- Exercise goal
Images do not belong in the copy; retype the rest of the entries below exactly.

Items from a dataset
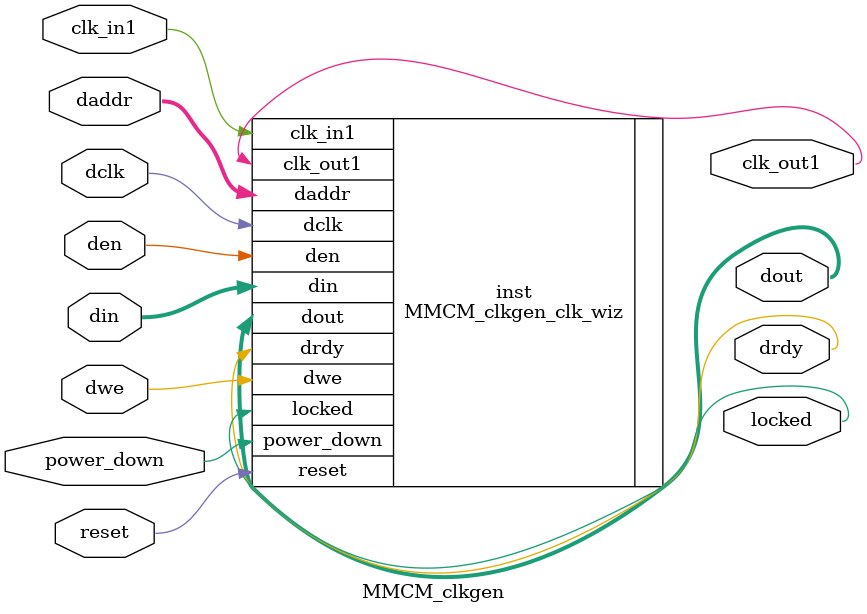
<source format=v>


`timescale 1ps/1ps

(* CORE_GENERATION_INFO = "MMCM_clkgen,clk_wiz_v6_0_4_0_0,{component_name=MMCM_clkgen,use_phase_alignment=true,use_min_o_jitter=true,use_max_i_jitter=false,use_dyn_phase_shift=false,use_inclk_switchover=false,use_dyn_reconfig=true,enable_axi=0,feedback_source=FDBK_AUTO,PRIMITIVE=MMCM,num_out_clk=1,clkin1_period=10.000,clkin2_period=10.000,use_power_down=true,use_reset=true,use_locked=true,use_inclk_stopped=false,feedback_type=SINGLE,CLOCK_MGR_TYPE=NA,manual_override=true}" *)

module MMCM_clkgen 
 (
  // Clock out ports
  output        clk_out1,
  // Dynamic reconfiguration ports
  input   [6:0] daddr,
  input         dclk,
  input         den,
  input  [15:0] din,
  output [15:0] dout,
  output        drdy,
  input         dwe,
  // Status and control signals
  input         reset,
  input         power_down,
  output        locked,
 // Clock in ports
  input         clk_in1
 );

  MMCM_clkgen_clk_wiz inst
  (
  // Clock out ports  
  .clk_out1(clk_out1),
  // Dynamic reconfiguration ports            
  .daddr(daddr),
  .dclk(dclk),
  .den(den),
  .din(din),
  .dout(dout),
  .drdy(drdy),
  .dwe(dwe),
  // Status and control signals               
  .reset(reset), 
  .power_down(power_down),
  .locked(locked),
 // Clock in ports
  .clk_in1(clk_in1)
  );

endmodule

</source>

- Task answer
<source format=v>


`timescale 1ps/1ps

(* CORE_GENERATION_INFO = "MMCM_clkgen,clk_wiz_v6_0_4_0_0,{component_name=MMCM_clkgen,use_phase_alignment=true,use_min_o_jitter=true,use_max_i_jitter=false,use_dyn_phase_shift=false,use_inclk_switchover=false,use_dyn_reconfig=true,enable_axi=0,feedback_source=FDBK_AUTO,PRIMITIVE=MMCM,num_out_clk=1,clkin1_period=10.000,clkin2_period=10.000,use_power_down=true,use_reset=true,use_locked=true,use_inclk_stopped=false,feedback_type=SINGLE,CLOCK_MGR_TYPE=NA,manual_override=true}" *)

module MMCM_clkgen 
 (
  // Clock out ports
  output        clk_out1,
  // Dynamic reconfiguration ports
  input   [6:0] daddr,
  input         dclk,
  input         den,
  input  [15:0] din,
  output [15:0] dout,
  output        drdy,
  input         dwe,
  // Status and control signals
  input         reset,
  input         power_down,
  output        locked,
 // Clock in ports
  input         clk_in1
 );

  MMCM_clkgen_clk_wiz inst
  (
  // Clock out ports  
  .clk_out1(clk_out1),
  // Dynamic reconfiguration ports            
  .daddr(daddr),
  .dclk(dclk),
  .den(den),
  .din(din),
  .dout(dout),
  .drdy(drdy),
  .dwe(dwe),
  // Status and control signals               
  .reset(reset), 
  .power_down(power_down),
  .locked(locked),
 // Clock in ports
  .clk_in1(clk_in1)
  );

endmodule

</source>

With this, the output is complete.